▶ _Problem_
Update the material from the line containing "common name: håret læderporesvamp" through the line containing "family: Bignoniaceae", replacing every "scientific name" with "species name" and leaving everything else unchanged.

* * *

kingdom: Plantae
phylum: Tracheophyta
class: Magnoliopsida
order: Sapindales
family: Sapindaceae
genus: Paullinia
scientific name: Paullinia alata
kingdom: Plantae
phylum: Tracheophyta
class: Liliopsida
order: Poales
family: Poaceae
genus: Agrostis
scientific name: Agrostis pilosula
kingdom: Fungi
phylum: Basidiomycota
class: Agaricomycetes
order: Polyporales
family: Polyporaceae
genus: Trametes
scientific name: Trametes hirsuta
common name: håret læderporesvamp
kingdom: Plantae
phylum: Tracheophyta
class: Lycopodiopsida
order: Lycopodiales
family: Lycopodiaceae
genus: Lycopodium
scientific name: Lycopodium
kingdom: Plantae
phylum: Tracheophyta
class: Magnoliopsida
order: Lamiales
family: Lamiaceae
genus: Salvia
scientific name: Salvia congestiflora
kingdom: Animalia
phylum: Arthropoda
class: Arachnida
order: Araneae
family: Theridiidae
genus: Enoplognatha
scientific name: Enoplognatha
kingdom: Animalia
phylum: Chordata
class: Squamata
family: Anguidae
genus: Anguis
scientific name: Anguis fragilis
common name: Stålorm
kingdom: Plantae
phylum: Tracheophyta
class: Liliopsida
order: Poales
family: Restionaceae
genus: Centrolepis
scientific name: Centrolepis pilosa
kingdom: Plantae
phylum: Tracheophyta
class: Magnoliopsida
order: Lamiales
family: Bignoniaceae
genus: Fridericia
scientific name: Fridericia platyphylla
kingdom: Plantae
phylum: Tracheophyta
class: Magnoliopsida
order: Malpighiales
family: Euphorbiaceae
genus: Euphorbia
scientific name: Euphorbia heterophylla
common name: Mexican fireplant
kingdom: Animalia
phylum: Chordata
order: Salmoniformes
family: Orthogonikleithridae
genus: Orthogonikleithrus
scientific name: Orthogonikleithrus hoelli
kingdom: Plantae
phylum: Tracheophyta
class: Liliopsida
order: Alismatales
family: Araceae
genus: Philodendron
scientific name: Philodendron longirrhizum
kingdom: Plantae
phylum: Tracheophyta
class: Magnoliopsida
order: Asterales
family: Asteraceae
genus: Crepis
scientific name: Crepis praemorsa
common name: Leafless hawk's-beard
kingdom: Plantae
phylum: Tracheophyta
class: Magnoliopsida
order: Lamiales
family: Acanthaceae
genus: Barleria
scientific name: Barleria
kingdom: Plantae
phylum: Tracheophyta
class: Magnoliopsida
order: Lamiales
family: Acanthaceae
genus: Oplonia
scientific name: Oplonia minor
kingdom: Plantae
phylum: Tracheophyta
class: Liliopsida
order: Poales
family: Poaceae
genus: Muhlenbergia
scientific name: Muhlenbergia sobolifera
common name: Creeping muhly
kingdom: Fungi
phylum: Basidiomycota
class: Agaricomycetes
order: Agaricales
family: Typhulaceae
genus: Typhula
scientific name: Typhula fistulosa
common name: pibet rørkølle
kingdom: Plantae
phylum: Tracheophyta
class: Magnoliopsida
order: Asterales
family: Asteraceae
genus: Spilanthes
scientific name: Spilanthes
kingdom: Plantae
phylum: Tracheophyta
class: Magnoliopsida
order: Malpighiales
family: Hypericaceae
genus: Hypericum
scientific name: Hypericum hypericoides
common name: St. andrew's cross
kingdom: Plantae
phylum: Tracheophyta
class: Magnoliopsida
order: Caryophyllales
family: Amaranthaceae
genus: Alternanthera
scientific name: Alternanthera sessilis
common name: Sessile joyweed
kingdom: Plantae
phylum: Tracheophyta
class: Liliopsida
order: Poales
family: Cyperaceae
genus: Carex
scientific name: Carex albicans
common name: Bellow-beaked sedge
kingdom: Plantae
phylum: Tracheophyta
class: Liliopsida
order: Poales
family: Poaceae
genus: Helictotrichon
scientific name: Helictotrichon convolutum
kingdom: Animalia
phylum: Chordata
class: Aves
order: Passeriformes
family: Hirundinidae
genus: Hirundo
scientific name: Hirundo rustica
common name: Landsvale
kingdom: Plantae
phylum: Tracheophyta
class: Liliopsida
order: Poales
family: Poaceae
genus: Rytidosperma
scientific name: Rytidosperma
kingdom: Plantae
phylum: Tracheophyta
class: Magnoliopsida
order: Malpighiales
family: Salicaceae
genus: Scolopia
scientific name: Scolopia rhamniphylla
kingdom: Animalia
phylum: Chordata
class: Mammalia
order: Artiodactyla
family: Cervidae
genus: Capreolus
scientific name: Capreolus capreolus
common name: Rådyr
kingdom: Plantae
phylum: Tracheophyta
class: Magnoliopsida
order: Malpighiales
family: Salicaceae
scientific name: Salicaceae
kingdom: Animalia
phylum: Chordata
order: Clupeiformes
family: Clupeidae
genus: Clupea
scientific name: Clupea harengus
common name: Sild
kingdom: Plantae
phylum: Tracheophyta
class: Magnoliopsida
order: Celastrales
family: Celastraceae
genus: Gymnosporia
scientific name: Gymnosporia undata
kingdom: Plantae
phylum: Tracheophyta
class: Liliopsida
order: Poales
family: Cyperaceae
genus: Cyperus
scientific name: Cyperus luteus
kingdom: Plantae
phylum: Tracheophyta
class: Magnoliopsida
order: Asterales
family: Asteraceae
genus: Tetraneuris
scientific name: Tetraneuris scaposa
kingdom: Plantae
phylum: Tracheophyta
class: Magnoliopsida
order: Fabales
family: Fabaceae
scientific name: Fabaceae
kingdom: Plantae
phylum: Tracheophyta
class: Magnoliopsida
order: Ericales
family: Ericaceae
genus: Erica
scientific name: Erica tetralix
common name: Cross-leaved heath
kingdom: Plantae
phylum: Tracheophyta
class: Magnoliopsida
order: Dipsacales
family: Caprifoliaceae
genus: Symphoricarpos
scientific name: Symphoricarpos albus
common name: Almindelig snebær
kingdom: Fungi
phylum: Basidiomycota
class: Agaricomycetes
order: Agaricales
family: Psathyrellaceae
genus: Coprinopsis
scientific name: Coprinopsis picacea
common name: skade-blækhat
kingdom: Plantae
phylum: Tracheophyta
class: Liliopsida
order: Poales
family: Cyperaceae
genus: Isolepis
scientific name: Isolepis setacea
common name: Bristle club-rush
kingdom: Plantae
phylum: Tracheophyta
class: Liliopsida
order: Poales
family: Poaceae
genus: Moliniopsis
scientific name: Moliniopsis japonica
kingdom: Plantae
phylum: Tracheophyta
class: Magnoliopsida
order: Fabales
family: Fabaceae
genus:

* * *

▶ _Result for this exercise_
common name: håret læderporesvamp
kingdom: Plantae
phylum: Tracheophyta
class: Lycopodiopsida
order: Lycopodiales
family: Lycopodiaceae
genus: Lycopodium
species name: Lycopodium
kingdom: Plantae
phylum: Tracheophyta
class: Magnoliopsida
order: Lamiales
family: Lamiaceae
genus: Salvia
species name: Salvia congestiflora
kingdom: Animalia
phylum: Arthropoda
class: Arachnida
order: Araneae
family: Theridiidae
genus: Enoplognatha
species name: Enoplognatha
kingdom: Animalia
phylum: Chordata
class: Squamata
family: Anguidae
genus: Anguis
species name: Anguis fragilis
common name: Stålorm
kingdom: Plantae
phylum: Tracheophyta
class: Liliopsida
order: Poales
family: Restionaceae
genus: Centrolepis
species name: Centrolepis pilosa
kingdom: Plantae
phylum: Tracheophyta
class: Magnoliopsida
order: Lamiales
family: Bignoniaceae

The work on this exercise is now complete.